Peach Cobbler Cheesecake

A creamy cheesecake layered with juicy peaches and topped with a buttery cinnamon crumb, combining the best of cobbler and cheesecake in one irresistible dessert.
Prep Time 25 minutes
Cook Time 1 hour
Total Time 1 hour 25 minutes
Servings: 12 slices
Course: Dessert
Cuisine: American
Calories: 465

Ingredients
  

  • 2 cups graham cracker crumbs
  • 1/2 cup melted butter (for crust)
  • 24 oz cream cheese, room temperature
  • 1 cup granulated sugar
  • 3 large eggs
  • 1 cup sour cream
  • 1 tsp vanilla extract
  • 3 cups sliced peaches (fresh or canned, drained)
  • 1 tbsp lemon juice
  • 1/2 cup brown sugar
  • 1 cup all-purpose flour
  • 1/2 cup cold butter, cubed (for topping)
  • 1/2 tsp ground cinnamon

Equipment

  • springform pan
  • mixing bowls
  • electric mixer
  • spatula
  • oven

Method
 

  1. Preheat oven to 325°F (163°C). Grease and line a springform pan.
  2. Combine graham cracker crumbs with melted butter.
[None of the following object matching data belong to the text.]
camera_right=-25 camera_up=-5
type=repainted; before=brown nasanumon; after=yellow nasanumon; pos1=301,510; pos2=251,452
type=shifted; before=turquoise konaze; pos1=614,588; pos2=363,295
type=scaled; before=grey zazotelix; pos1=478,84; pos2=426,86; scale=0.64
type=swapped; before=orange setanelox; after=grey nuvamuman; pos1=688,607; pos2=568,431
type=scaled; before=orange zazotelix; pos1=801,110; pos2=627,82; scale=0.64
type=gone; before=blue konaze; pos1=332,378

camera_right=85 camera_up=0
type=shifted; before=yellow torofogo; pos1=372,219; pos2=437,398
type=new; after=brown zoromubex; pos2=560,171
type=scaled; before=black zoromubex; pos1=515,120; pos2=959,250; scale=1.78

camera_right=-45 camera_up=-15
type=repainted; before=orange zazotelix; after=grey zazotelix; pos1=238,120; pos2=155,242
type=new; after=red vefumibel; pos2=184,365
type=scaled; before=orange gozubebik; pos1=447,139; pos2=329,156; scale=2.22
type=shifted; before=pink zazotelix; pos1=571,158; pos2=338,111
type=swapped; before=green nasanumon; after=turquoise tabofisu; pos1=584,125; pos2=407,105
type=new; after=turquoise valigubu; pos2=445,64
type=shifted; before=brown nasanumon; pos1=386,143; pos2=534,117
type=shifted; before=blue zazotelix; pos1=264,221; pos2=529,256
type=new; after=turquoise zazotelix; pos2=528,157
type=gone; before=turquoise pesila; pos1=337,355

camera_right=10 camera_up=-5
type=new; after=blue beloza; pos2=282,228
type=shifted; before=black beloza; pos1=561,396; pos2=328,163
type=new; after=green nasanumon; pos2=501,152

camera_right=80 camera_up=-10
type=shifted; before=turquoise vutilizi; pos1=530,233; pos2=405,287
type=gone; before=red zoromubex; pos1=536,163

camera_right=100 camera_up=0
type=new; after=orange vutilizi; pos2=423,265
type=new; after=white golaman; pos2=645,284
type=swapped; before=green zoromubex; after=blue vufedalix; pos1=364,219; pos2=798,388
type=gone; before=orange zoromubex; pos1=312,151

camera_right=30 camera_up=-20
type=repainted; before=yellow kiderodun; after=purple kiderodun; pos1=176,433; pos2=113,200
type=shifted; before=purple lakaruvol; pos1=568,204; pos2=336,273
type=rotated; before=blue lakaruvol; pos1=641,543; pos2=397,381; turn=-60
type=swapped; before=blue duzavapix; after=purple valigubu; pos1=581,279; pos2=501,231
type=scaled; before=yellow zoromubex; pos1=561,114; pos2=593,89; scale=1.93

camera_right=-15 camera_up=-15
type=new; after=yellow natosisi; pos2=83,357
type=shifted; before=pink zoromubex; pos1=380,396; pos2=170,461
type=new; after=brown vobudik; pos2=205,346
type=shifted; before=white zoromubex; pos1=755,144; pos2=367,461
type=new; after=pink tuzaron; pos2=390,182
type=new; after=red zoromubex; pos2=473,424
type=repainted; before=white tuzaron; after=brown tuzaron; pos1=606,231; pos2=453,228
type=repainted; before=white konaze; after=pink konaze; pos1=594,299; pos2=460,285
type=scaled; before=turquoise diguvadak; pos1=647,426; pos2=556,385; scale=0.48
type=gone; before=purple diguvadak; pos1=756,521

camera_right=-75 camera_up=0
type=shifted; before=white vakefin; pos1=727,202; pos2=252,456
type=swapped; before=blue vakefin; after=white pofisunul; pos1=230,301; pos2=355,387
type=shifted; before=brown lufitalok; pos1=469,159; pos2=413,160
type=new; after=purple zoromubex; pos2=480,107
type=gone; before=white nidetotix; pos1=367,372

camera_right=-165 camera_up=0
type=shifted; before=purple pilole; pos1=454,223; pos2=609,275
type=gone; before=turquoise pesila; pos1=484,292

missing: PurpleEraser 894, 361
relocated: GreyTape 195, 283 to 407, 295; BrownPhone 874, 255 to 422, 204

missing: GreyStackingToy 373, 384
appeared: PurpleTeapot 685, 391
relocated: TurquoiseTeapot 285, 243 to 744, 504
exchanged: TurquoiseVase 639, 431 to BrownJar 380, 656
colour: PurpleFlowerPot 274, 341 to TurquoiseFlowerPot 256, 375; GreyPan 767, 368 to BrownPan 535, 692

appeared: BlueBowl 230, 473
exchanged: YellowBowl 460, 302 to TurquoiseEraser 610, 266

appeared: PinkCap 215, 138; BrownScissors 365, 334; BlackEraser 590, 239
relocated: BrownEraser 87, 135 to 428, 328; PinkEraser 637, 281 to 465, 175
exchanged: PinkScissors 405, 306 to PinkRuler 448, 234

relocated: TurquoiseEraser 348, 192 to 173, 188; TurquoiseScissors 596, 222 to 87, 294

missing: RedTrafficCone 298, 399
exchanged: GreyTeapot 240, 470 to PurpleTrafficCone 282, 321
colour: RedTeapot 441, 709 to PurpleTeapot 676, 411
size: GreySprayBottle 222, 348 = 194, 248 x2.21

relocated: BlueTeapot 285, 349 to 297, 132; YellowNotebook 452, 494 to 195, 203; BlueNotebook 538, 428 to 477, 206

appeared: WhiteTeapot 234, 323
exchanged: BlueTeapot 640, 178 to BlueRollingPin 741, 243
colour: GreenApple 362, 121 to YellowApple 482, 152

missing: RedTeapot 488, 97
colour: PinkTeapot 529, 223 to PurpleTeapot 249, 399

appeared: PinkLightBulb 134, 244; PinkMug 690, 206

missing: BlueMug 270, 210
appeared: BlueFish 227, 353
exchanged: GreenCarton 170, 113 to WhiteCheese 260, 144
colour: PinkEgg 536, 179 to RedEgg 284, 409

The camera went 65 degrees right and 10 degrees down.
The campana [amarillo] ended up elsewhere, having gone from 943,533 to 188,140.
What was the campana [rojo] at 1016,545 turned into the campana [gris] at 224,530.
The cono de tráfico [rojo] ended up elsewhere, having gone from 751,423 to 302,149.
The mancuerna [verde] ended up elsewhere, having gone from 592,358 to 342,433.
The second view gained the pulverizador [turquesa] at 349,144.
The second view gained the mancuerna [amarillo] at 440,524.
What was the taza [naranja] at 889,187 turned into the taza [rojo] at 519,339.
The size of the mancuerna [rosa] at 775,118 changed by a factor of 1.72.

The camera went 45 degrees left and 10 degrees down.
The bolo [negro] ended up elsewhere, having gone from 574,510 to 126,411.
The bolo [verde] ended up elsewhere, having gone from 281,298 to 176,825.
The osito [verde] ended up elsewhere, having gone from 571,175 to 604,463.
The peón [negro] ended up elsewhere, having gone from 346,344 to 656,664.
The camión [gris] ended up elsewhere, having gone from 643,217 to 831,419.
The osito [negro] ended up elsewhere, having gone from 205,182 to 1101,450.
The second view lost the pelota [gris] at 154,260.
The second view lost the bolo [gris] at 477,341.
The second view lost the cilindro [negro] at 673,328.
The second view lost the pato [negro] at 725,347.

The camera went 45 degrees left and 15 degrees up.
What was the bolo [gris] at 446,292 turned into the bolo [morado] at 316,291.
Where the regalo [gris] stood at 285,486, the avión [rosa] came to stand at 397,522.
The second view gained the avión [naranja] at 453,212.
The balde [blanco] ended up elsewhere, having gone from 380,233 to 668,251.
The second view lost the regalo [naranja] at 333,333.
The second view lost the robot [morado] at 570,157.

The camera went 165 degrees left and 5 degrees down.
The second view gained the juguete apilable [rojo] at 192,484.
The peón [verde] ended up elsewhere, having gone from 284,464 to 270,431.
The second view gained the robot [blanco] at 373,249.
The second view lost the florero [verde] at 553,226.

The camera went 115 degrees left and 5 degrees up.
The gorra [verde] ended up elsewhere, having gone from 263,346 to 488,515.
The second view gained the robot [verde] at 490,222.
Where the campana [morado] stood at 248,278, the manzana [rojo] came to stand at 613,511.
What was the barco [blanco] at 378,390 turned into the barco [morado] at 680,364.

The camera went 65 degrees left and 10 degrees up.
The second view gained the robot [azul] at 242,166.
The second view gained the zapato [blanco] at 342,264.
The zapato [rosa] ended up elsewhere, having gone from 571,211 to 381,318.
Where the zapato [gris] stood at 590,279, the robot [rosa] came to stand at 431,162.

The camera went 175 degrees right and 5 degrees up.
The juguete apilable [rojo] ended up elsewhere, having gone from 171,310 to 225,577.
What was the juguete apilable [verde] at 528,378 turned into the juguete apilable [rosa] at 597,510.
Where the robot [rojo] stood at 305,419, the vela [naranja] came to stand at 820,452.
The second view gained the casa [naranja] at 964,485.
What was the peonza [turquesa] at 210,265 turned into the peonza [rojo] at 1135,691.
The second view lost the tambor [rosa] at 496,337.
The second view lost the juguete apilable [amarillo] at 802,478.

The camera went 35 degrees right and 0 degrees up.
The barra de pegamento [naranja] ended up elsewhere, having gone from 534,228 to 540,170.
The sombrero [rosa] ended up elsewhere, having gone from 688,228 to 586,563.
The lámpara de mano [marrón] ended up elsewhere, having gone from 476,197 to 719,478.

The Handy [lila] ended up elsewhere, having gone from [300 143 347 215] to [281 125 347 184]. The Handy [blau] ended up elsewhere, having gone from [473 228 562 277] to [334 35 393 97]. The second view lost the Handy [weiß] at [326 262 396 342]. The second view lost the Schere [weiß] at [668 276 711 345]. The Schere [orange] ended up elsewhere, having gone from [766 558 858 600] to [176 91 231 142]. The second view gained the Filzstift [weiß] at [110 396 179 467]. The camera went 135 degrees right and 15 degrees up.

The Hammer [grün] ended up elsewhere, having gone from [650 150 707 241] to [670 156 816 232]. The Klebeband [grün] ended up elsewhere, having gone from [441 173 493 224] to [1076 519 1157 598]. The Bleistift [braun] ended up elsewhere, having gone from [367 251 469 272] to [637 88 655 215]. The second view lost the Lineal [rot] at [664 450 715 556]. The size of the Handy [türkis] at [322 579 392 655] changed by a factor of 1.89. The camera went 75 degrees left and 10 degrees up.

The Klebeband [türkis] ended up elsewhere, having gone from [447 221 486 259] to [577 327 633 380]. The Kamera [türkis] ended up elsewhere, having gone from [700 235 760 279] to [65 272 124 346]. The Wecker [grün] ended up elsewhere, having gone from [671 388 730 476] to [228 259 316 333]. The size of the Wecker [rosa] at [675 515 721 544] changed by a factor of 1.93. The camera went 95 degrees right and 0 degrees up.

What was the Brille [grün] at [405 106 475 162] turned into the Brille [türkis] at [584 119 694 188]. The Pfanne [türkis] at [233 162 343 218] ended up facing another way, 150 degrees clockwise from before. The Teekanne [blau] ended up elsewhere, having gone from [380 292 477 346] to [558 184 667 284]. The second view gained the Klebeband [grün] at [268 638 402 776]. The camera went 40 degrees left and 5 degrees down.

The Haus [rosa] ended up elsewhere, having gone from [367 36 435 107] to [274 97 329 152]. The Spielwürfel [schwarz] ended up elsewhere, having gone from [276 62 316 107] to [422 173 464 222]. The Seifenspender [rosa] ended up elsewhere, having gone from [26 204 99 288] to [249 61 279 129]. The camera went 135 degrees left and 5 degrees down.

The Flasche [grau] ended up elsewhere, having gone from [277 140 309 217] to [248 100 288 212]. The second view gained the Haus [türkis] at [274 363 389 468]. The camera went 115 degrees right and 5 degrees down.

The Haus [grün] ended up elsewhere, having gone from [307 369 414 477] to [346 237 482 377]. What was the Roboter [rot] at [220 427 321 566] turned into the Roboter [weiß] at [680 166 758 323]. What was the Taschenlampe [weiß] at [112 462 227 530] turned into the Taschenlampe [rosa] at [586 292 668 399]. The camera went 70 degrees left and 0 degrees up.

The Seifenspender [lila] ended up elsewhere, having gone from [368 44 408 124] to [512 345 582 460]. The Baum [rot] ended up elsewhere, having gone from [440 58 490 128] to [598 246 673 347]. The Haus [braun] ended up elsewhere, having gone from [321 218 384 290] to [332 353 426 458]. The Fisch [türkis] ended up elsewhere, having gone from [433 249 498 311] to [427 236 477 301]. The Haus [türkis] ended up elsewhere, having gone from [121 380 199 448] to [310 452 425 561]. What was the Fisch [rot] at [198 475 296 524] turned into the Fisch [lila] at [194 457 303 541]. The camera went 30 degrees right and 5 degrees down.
Press mixture firmly into the pan and bake for 10 minutes.
  3. In a mixing bowl, beat cream cheese, sugar, eggs, sour cream, and vanilla until smooth. Pour over the crust.
  4. Toss sliced peaches with lemon juice and brown sugar. Spread evenly over the cheesecake layer.
  5. Mix flour, cinnamon, and cubed cold butter until crumbs form. Sprinkle over peaches.
  6. Bake for 55–60 minutes, or until the center is nearly set.
  7. Let the cheesecake cool gradually, then refrigerate for at least 4 hours (preferably overnight) before slicing.

Notes

For the best flavor, use ripe fresh peaches when in season. If using canned peaches, drain thoroughly to prevent extra liquid from softening the cheesecake.